Exercise goal>
The expected output is a copy of every line in the records with the string "whole".

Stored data
· · · · ·
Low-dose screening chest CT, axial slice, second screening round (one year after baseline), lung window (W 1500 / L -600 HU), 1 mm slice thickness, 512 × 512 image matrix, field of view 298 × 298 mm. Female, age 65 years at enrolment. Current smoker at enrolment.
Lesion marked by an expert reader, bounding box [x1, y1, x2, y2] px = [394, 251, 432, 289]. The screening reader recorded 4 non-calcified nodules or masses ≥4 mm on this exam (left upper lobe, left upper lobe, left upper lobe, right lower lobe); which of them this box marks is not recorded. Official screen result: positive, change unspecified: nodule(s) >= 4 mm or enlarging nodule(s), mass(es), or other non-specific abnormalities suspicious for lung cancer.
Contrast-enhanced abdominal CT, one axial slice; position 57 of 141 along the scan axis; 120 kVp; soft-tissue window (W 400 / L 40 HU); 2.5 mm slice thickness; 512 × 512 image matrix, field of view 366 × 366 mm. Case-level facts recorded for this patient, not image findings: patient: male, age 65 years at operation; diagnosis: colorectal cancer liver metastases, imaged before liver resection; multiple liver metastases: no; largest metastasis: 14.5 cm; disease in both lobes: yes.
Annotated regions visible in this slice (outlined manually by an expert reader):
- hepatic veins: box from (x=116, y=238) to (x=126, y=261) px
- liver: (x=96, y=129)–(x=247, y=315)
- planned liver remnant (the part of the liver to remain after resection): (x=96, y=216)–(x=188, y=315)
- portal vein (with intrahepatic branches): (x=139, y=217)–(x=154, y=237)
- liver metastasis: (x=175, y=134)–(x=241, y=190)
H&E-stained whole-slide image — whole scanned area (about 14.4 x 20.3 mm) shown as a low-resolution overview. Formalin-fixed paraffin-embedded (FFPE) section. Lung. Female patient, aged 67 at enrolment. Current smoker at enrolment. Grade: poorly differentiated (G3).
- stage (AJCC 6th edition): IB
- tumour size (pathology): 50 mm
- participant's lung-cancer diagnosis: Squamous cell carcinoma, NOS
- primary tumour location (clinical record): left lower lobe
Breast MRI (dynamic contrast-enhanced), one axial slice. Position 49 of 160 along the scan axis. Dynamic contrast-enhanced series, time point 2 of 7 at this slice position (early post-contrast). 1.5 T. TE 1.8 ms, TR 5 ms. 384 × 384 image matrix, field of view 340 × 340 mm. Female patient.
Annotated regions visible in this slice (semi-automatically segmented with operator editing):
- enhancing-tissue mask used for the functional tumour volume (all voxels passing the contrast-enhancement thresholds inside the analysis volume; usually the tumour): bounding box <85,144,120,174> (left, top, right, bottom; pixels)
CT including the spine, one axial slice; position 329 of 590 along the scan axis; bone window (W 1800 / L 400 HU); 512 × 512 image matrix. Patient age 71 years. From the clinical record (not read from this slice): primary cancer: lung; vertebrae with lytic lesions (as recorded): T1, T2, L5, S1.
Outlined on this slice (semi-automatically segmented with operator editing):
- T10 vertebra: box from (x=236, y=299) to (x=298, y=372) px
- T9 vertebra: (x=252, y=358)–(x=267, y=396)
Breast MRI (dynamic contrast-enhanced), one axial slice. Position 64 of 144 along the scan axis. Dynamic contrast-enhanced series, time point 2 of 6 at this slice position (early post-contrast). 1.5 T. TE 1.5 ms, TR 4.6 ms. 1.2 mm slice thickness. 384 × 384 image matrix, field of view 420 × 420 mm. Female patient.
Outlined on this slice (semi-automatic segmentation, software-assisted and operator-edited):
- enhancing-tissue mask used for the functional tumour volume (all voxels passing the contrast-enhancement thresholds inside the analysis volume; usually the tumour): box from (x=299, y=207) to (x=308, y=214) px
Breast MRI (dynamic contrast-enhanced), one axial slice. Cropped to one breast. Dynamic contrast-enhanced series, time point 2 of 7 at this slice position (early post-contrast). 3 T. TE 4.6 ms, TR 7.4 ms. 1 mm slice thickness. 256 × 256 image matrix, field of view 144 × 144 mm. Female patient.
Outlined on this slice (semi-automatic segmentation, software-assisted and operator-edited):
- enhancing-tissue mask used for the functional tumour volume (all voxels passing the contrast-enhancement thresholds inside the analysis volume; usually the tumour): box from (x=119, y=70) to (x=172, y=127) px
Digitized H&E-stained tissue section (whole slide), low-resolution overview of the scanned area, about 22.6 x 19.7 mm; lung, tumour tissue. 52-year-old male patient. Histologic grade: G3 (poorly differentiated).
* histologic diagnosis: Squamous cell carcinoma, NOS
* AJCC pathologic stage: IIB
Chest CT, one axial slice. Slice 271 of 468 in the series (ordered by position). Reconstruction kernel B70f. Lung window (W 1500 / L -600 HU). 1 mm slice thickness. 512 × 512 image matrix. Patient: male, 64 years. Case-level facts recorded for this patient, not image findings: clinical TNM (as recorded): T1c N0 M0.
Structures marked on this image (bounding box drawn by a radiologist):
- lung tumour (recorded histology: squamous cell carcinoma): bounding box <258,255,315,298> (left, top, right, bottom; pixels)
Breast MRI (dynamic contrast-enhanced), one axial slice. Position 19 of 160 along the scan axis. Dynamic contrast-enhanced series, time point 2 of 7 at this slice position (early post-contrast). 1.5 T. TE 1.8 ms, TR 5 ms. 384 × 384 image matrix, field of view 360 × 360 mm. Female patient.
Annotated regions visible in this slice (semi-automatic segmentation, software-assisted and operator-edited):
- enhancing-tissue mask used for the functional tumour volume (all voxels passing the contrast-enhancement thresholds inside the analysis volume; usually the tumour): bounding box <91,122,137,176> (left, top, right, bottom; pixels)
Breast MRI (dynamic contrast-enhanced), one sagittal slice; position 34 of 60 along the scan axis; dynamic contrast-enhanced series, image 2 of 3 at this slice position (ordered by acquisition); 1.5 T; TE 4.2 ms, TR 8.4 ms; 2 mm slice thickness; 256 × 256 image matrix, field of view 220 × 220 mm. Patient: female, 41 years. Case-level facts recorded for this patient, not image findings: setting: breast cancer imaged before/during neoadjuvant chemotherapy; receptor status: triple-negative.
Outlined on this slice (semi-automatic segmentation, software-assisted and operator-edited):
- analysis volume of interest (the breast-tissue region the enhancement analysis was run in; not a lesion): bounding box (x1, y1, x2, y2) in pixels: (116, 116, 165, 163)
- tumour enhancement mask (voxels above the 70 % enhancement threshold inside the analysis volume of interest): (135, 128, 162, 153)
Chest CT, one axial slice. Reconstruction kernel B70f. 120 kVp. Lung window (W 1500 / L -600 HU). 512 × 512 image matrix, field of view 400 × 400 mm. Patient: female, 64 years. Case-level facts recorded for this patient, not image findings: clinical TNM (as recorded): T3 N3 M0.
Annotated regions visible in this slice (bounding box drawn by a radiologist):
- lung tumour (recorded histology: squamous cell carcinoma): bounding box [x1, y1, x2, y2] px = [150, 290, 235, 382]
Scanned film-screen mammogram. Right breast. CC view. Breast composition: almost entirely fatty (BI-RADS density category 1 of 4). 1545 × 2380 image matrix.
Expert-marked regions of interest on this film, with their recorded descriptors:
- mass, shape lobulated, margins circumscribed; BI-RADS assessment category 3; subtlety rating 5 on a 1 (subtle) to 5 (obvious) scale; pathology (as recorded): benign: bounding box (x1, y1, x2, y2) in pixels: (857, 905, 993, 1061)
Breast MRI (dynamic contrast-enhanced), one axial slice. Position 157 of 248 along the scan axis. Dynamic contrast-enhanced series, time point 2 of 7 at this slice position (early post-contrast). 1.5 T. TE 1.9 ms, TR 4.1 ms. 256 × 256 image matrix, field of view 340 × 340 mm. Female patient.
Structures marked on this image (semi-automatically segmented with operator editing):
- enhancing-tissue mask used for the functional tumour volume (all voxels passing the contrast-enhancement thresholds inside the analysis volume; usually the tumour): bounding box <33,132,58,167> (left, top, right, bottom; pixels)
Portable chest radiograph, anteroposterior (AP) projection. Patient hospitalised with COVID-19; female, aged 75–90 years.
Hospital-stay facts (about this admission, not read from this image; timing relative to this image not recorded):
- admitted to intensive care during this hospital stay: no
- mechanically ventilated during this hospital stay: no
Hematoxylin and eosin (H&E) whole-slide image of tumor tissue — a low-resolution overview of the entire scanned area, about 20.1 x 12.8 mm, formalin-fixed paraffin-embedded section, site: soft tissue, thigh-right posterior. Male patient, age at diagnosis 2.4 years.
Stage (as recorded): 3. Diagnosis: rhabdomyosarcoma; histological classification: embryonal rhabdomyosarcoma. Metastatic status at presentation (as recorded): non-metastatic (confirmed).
· · · · ·
Your response>
H&E-stained whole-slide image — whole scanned area (about 14.4 x 20.3 mm) shown as a low-resolution overview. Formalin-fixed paraffin-embedded (FFPE) section. Lung. Female patient, aged 67 at enrolment. Current smoker at enrolment. Grade: poorly differentiated (G3).
Digitized H&E-stained tissue section (whole slide), low-resolution overview of the scanned area, about 22.6 x 19.7 mm; lung, tumour tissue. 52-year-old male patient. Histologic grade: G3 (poorly differentiated).
Hematoxylin and eosin (H&E) whole-slide image of tumor tissue — a low-resolution overview of the entire scanned area, about 20.1 x 12.8 mm, formalin-fixed paraffin-embedded section, site: soft tissue, thigh-right posterior. Male patient, age at diagnosis 2.4 years.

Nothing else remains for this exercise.